Assignment ▸
With pictures left out, output word for word the lines from the one containing "Адрес: ул.З. и" through the end of the material below.

Material supplied ▸
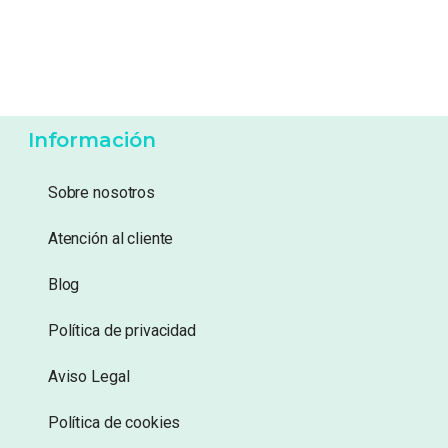
56,95
€
56,95
€
Añadir a lista de
Añadir a lista de
deseos
deseos
Información
Sobre nosotros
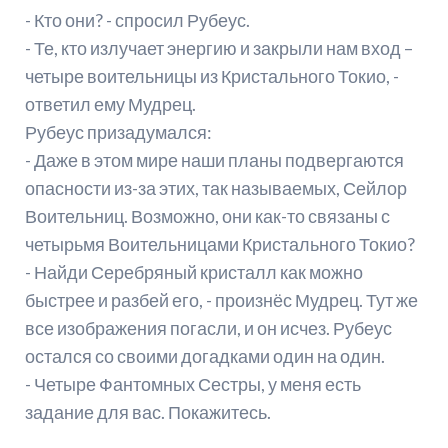
- Кто они? - спросил Рубеус.
- Те, кто излучает энергию и закрыли нам вход –
четыре воительницы из Кристального Токио, -
ответил ему Мудрец.
Рубеус призадумался:
- Даже в этом мире наши планы подвергаются
опасности из-за этих, так называемых, Сейлор
Воительниц. Возможно, они как-то связаны с
четырьмя Воительницами Кристального Токио?
- Найди Серебряный кристалл как можно
быстрее и разбей его, - произнёс Мудрец. Тут же
все изображения погасли, и он исчез. Рубеус
остался со своими догадками один на один.
- Четыре Фантомных Сестры, у меня есть
задание для вас. Покажитесь.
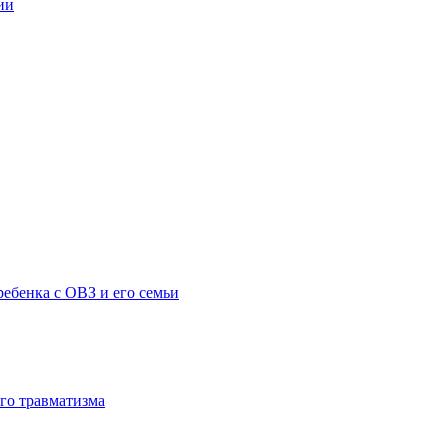
ии
ебенка с ОВЗ и его семьи
го травматизма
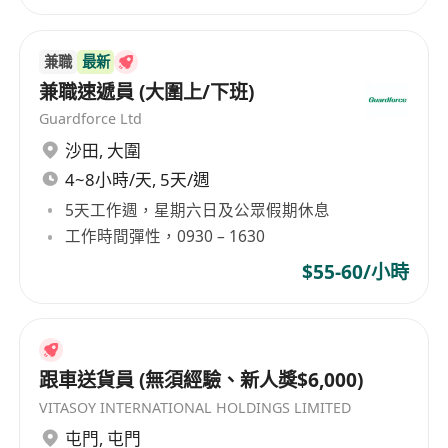
兼職
最新
兼職速遞員 (大圍上/下班)
Guardforce Ltd
沙田
,
大圍
4~8小時/天, 5天/週
5天工作週，星期六日及公眾假期休息
工作時間彈性，0930 – 1630
$55-60/小時
跟車送貨員 (無須經驗、新人獎$6,000)
VITASOY INTERNATIONAL HOLDINGS LIMITED
屯門
,
屯門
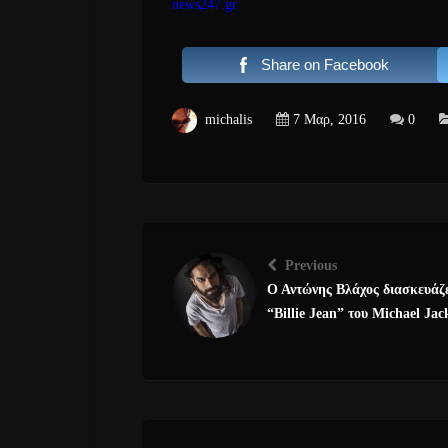
news247.gr
Share on Facebook
michalis
7 Μαρ, 2016
0
Previous
Ο Αντώνης Βλάχος διασκευάζε
“Billie Jean” του Michael Jac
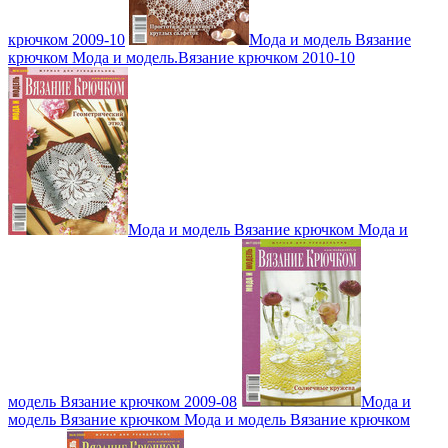
крючком 2009-10
Мода и модель Вязание
крючком Мода и модель.Вязание крючком 2010-10
Мода и модель Вязание крючком Мода и
модель Вязание крючком 2009-08
Мода и
модель Вязание крючком Мода и модель Вязание крючком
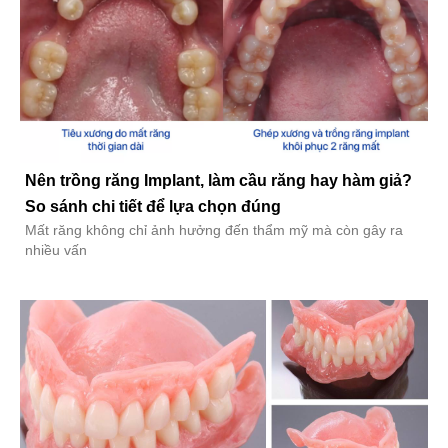
Nên trồng răng Implant, làm cầu răng hay hàm giả?
So sánh chi tiết để lựa chọn đúng
Mất răng không chỉ ảnh hưởng đến thẩm mỹ mà còn gây ra
nhiều vấn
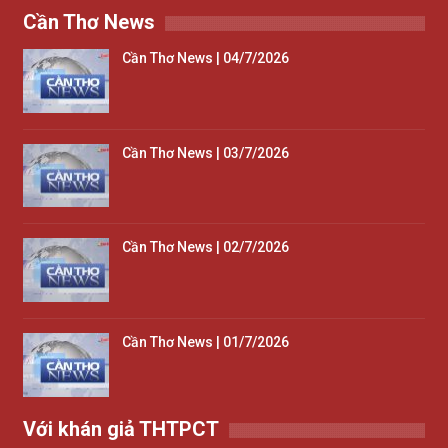
Cần Thơ News
Cần Thơ News | 04/7/2026
Cần Thơ News | 03/7/2026
Cần Thơ News | 02/7/2026
Cần Thơ News | 01/7/2026
Với khán giả THTPCT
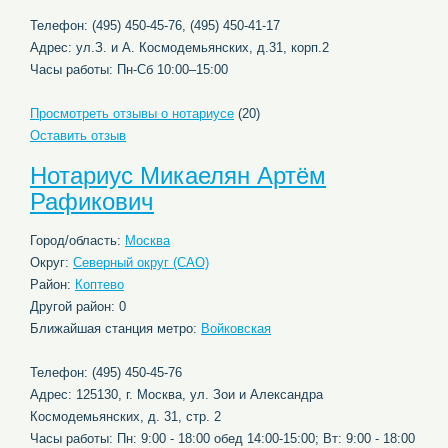
Телефон: (495) 450-45-76, (495) 450-41-17
Адрес: ул.З. и А. Космодемьянских, д.31, корп.2
Часы работы: Пн-Сб 10:00–15:00
Просмотреть отзывы о нотариусе
(20)
Оставить отзыв
Нотариус Микаелян Артём
Рафикович
Город/область:
Москва
Округ:
Северный округ (САО)
Район:
Коптево
Другой район: 0
Ближайшая станция метро:
Войковская
Телефон: (495) 450-45-76
Адрес: 125130, г. Москва, ул. Зои и Александра
Космодемьянских, д. 31, стр. 2
Часы работы: Пн: 9:00 - 18:00 обед 14:00-15:00; Вт: 9:00 - 18:00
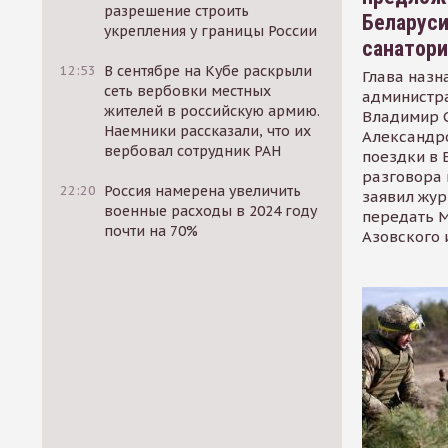
разрешение строить
Беларуси
укрепления у границы России
санатор
12:53
В сентябре на Кубе раскрыли
Глава назн
сеть вербовки местных
администр
жителей в российскую армию.
Владимир С
Наемники рассказали, что их
Александр
вербовал сотрудник РАН
поездки в 
разговора 
22:20
Россия намерена увеличить
заявил жур
военные расходы в 2024 году
передать М
почти на 70%
Азовского 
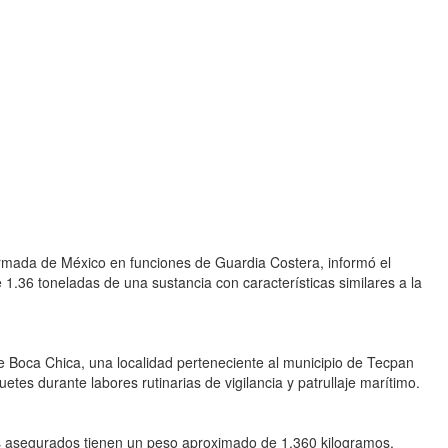
Armada de México en funciones de Guardia Costera, informó el
.36 toneladas de una sustancia con características similares a la
e Boca Chica, una localidad perteneciente al municipio de Tecpan
tes durante labores rutinarias de vigilancia y patrullaje marítimo.
tos asegurados tienen un peso aproximado de 1,360 kilogramos,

Finished task ▸
Адрес: ул.З. и А. Космодемьянских, д.31, корп.2
Часы работы: Пн-Сб 10:00–15:00
Просмотреть отзывы о нотариусе
(20)
Оставить отзыв
Нотариус Микаелян Артём
Рафикович
Город/область:
Москва
Округ:
Северный округ (САО)
Район:
Коптево
Другой район: 0
Ближайшая станция метро:
Войковская
Телефон: (495) 450-45-76
Адрес: 125130, г. Москва, ул. Зои и Александра
Космодемьянских, д. 31, стр. 2
Часы работы: Пн: 9:00 - 18:00 обед 14:00-15:00; Вт: 9:00 - 18:00
разрешение строить
Беларуси
укрепления у границы России
санатор
12:53
В сентябре на Кубе раскрыли
Глава назн
сеть вербовки местных
администр
жителей в российскую армию.
Владимир С
Наемники рассказали, что их
Александр
вербовал сотрудник РАН
поездки в 
разговора 
22:20
Россия намерена увеличить
заявил жур
военные расходы в 2024 году
передать М
почти на 70%
Азовского 
Armada de México en funciones de Guardia Costera, informó el
.36 toneladas de una sustancia con características similares a la
e Boca Chica, una localidad perteneciente al municipio de Tecpan
tes durante labores rutinarias de vigilancia y patrullaje marítimo.
tos asegurados tienen un peso aproximado de 1,360 kilogramos,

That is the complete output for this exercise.